“man showing photo of him” by Kyle Glenn on Unsplash

How I reverse-engineered Facebook’s face tagging


The other day after obviously watching too much of Black Mirror I was wondering how hard it would be to be able to point your mobile phone camera onto someone and identify this person by their Facebook profile.

Turned out: super-easy. As a matter of fact, Facebook already has this system in place: it’s called photo tagging. Every time you upload a photo to Facebook, it tags it with profiles it was able to recognize using their machine learning algorithms, which are shockingly accurate.

So I figured, if only there was a way for me to tap into those photo tagging APIs, I would be able to fulfill my master plan.


First thing I thought of was uploading images to Facebook, potentially to a private album or so that I could keep them unpublished like when you have photo preview before publishing a status update.

I started to look into Facebook Graph API, but it turned out that Facebook has recently removed public_actions permission that would allow to upload photos to Facebook. Great, now I have to reverse-engineer it!

Reverse-engineering photo uploading

At this point I considered the following vectors of attack: native mobile apps and mobile webapps (https://m.facebook.com and https://mbasic.facebook.com). I was leaning towards web apps, as I didn’t want to bother with SSL pinning, I also wanted to avoid dealing with Javascript, so I ended up with mbasic.facebook.com which is just static web pages.

So I pulled out Chrome Network Monitor and started to analyze HTTP requests occuring when uploading a photo.

It turned out that the whole process is just a bunch of HTML forms with hidden inputs, including the login.

Most important thing I had to keep in mind was that I had to use the same HTTP session to preserve the cookies and load pages in the natural order to make sure the cookies are properly set, as well as to scrape hidden inputs to be able to submit forms.

I used the classic Python requests library, as I usually do for those basic scraping jobs.

First, I needed my script to login using my Facebook credentials, this is essentially as POST to https://mbasic.facebook.com/login.php

If login is successful, the session would have c_user cookie set which contains Facebook user id.

After that, you need to submit a form mbasic_inline_feed_composer id, here you need to submit the following hidden inputs: fb_dtsg,privacyx, and jazoest.

feed_composer

After submitting this form you’ll get to a preview page on the screenshot above where you can upload up to 3 images.

This part was a bit tricky, since it’s a POST with multipart/form-data where the parts of MIME structure are separated by a boundary, which is basically a random string prefixed by — — WebKitFormBoundary.

After a bit of going back and forth and stumbling upon this awesome library to do multipart data encoding I was able to get to the final step of the upload process.

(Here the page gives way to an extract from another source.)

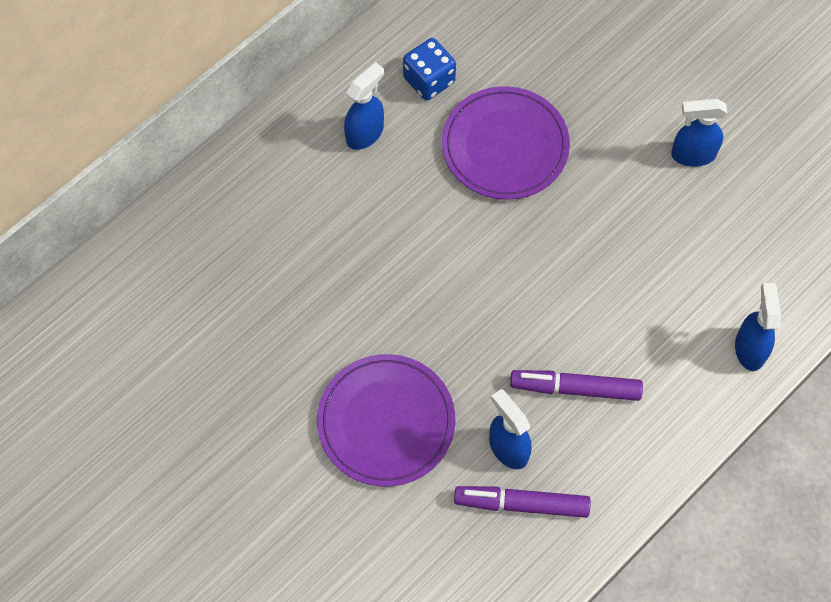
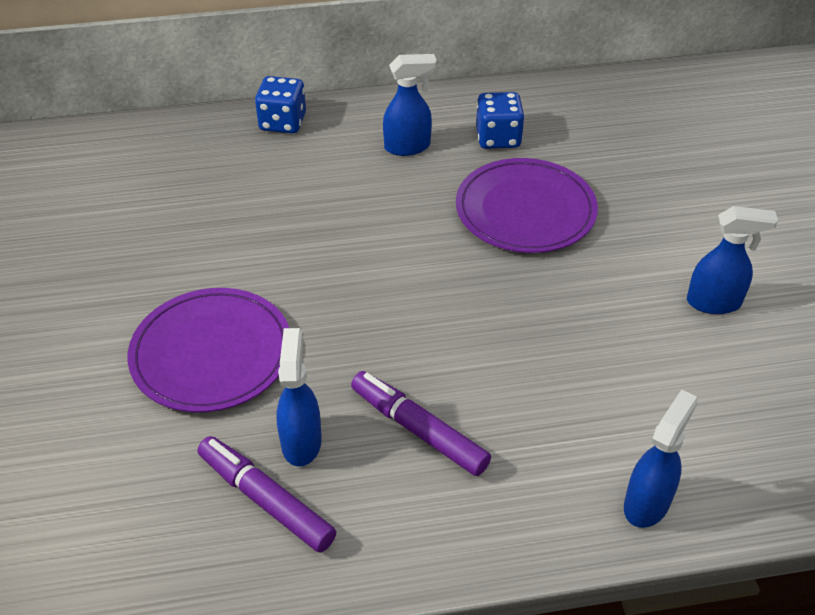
camera: 35 degrees right, 20 degrees down
(239, 168) = (283, 122): none -> blue dice
(692, 155) = (714, 302): blue spray bottle -> blue spray bottle turned 150 degrees clockwise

Now, at this point I have a photo_id which uniquely identifies a photo uploaded to Facebook, even though it hasn’t been published yet.

photo_id

Tapping into Facebook photo tagging API

It turned out that to query tagging API with mbasic.facebook.com you’d have to proceed all the way until the finish and actually submit a post with a photo which would show up in your Facebook wall. So make sure you have Share with: Only Me in your post settings:

Once the sharing scope is set it would stay the same for all consecutive posts.

After yet another form submission you’d get redirected to the photo tagging page https://mbasic.facebook.com/photos/xtag_faces. At this point Facebook already leveraged its face recognition and hopefully you’d have you photo tagged.

At this point you need to grab your published status id, so that you can remove the Facebook story containing the photos to cover your tracks.

The final result is here: https://gist.github.com/nderkach/45d37827e25d38f606c99865c6491d0f

Caveats

Since I originally intended to leverage photo tagging in a mobile app, I wanted to deploy the script and access it through an API endpoint: POST and image and get a facebook id of a user on the image.

Once I built a simple API with Flask and deployed it to Heroku, I tried to query my API and… got my Facebook account locked. Turned out Facebook doesn’t like when you randomly access the site from different IPs.

I considered my options when it comes to getting a static IP on Heroku and couldn’t find a single add-on which allow me to have a _single_ static IP. Potential business opportunity I hear?

So I went ahead and deployed my own Proxy on an AWS EC2 instance, and voila! As long as you access your Facebook account from the same IP you should be fine.

Moving forward

I was able to achieve about 7 seconds response time for my API calls: from uploading a photo to getting a Facebook id of the user on the photo. That’s including a random 1 second sleep for who know what reason (trust me, it was needed).

Moving forward I could optimize the script by not having to login and create a new HTTP session every time I want a photo tagged. This would shave off a couple of seconds.

I could also research more complicated alternatives m.facebook.com and mobile app APIs. Mobile app APIs are particularly promising as I would likely have better API stability since the changes in mobile app interfaces are less frequent compared to web pages due to the difference in deployment cycles.